_Exercise directions_. Please count the lines in these records that contain "timescale" and give only that count.

_Supplied data_.
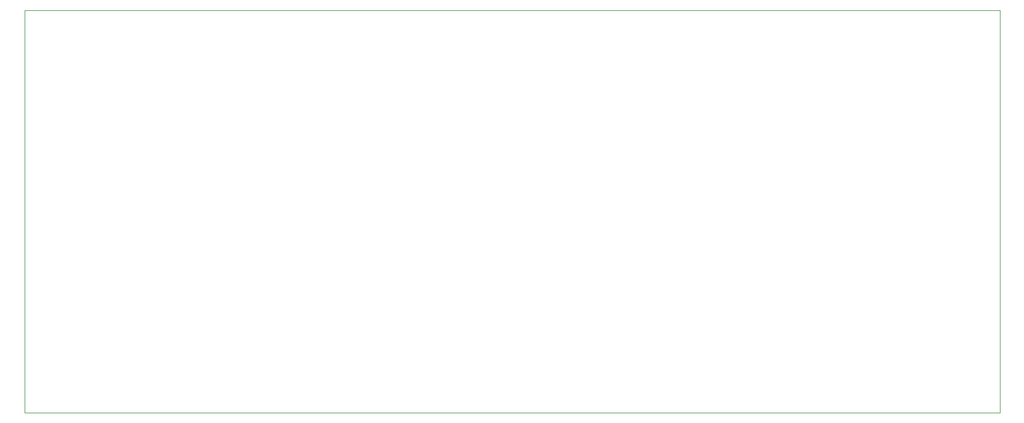
<source format=gbr>
%TF.GenerationSoftware,KiCad,Pcbnew,(6.0.4)*%
%TF.CreationDate,2022-06-21T16:57:10-03:00*%
%TF.ProjectId,steeringmodule,73746565-7269-46e6-976d-6f64756c652e,rev?*%
%TF.SameCoordinates,Original*%
%TF.FileFunction,Profile,NP*%
%FSLAX46Y46*%
G04 Gerber Fmt 4.6, Leading zero omitted, Abs format (unit mm)*
G04 Created by KiCad (PCBNEW (6.0.4)) date 2022-06-21 16:57:10*
%MOMM*%
%LPD*%
G01*
G04 APERTURE LIST*
%TA.AperFunction,Profile*%
%ADD10C,0.100000*%
%TD*%
G04 APERTURE END LIST*
D10*
X203200000Y-123113499D02*
X59232800Y-123113499D01*
X59232800Y-63639499D01*
X203200000Y-63639499D01*
X203200000Y-123113499D01*
M02*

</source>
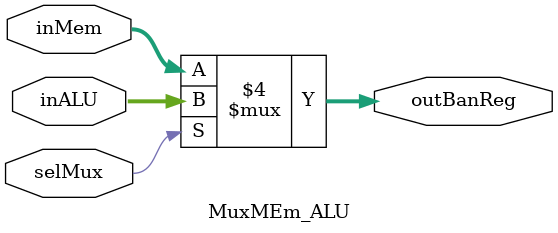
<source format=v>
`timescale 1ns /1ps
module MuxMEm_ALU(
	input [31:0] inMem,inALU,
	input selMux,
	output reg [31:0] outBanReg
);
always@(*)
begin
	if(selMux==0) outBanReg=inMem;//Elegir guardar valor en memoria
	else outBanReg=inALU;//Elegir guardar valor en  ALU
end
endmodule 
</source>
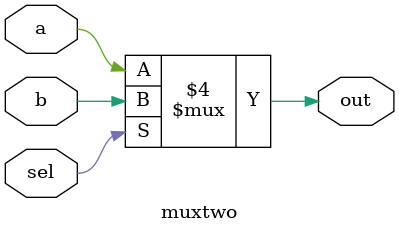
<source format=v>

module muxtwo (out, a, b,
                 sel);
  input a, b, sel;
  output out;
  reg out;
  always @( sel or a or b)
    if (! sel)
      out = a;
    else
      out = b;
endmodule




</source>
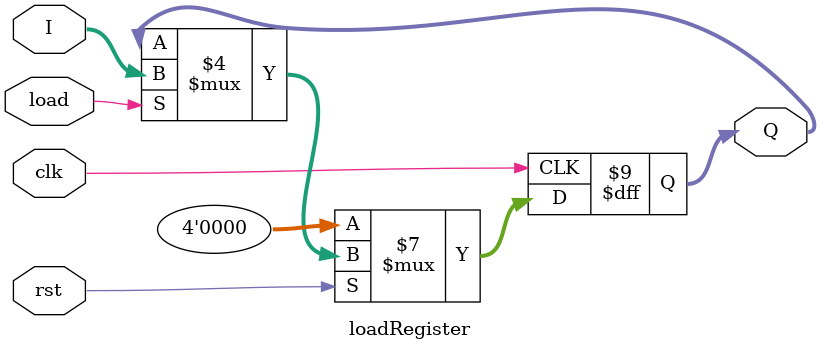
<source format=v>

module loadRegister(I, clk, rst, load, Q);
  input [3:0] I;
  input clk, rst, load;
  output [3:0] Q;
  reg [3:0] Q;
  

  always@(posedge clk) begin
    if(rst == 0)
      begin
	Q <= 4'b0000;
      end
    else
      begin
  	if(load == 1)
	  begin
  	    Q <= I;
	  end
      end
  end
endmodule

</source>
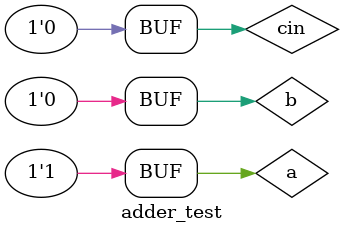
<source format=v>
`timescale 1ns / 1ps

module adder_test(

   );
   
   reg a,b,cin; 
   wire cout,s; 
   adder add(a, b, cin, cout, s); 
   
   initial begin  
        a = 1;
        b = 1;
        cin = 1;
        #100  
        a = 1;
        b = 0;
        cin = 1;
        #100 
        a = 1;
        b = 0;
        cin = 0;
   end
   
endmodule

</source>
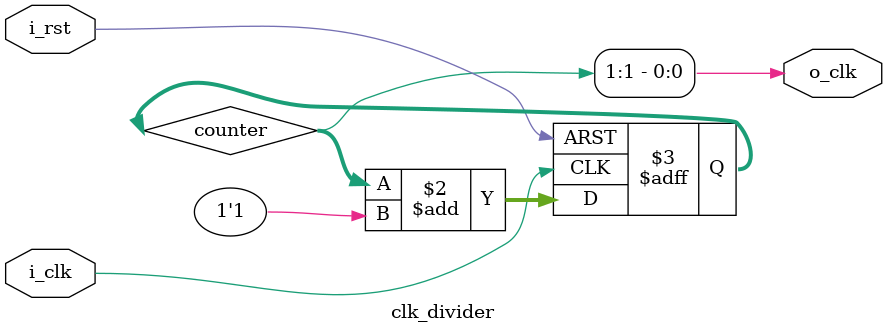
<source format=v>
module clk_divider
#( parameter DIVIDER_CNT_WIDTH = 2 )
( input  i_clk,
  input  i_rst,
  output o_clk );
//Fout = Fin / 2 ** DIVIDER_CNT_WIDTH
reg [DIVIDER_CNT_WIDTH - 1:0] counter;
assign o_clk = counter[DIVIDER_CNT_WIDTH - 1];
always @( posedge i_clk or posedge i_rst ) begin
  if( i_rst )
    counter <= {DIVIDER_CNT_WIDTH{1'b0}};
  else
    counter <= counter + 1'b1;
end
endmodule

</source>
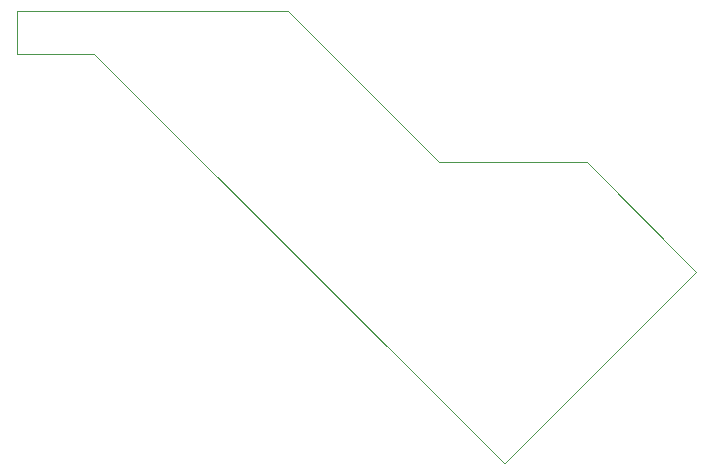
<source format=gbr>
%TF.GenerationSoftware,KiCad,Pcbnew,9.0.2*%
%TF.CreationDate,2025-07-19T22:24:43-05:00*%
%TF.ProjectId,XDS110 onboard prog breakout,58445331-3130-4206-9f6e-626f61726420,rev?*%
%TF.SameCoordinates,Original*%
%TF.FileFunction,Profile,NP*%
%FSLAX46Y46*%
G04 Gerber Fmt 4.6, Leading zero omitted, Abs format (unit mm)*
G04 Created by KiCad (PCBNEW 9.0.2) date 2025-07-19 22:24:43*
%MOMM*%
%LPD*%
G01*
G04 APERTURE LIST*
%TA.AperFunction,Profile*%
%ADD10C,0.050000*%
%TD*%
G04 APERTURE END LIST*
D10*
X121200000Y-106000000D02*
X133700000Y-106000000D01*
X143000000Y-115300000D01*
X126800000Y-131500000D01*
X126700000Y-131500000D01*
X92000000Y-96800000D01*
X85500000Y-96800000D01*
X85500000Y-93200000D01*
X108400000Y-93200000D01*
X121200000Y-106000000D01*
M02*

</source>
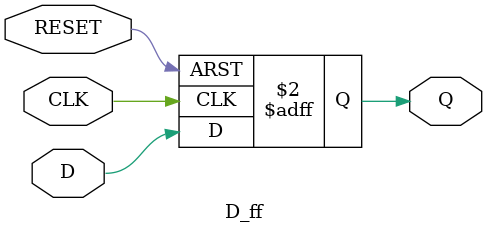
<source format=v>
`timescale 1ns / 1ps 
module D_ff( 
input  D, 
input  CLK, 
input  RESET, 
output reg Q 
); 
always @(posedge CLK or posedge RESET) begin 
if (RESET) 
Q <= 1'b0;      
else 
Q <= D;        
end 
endmodule
</source>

_Result for this task_. 3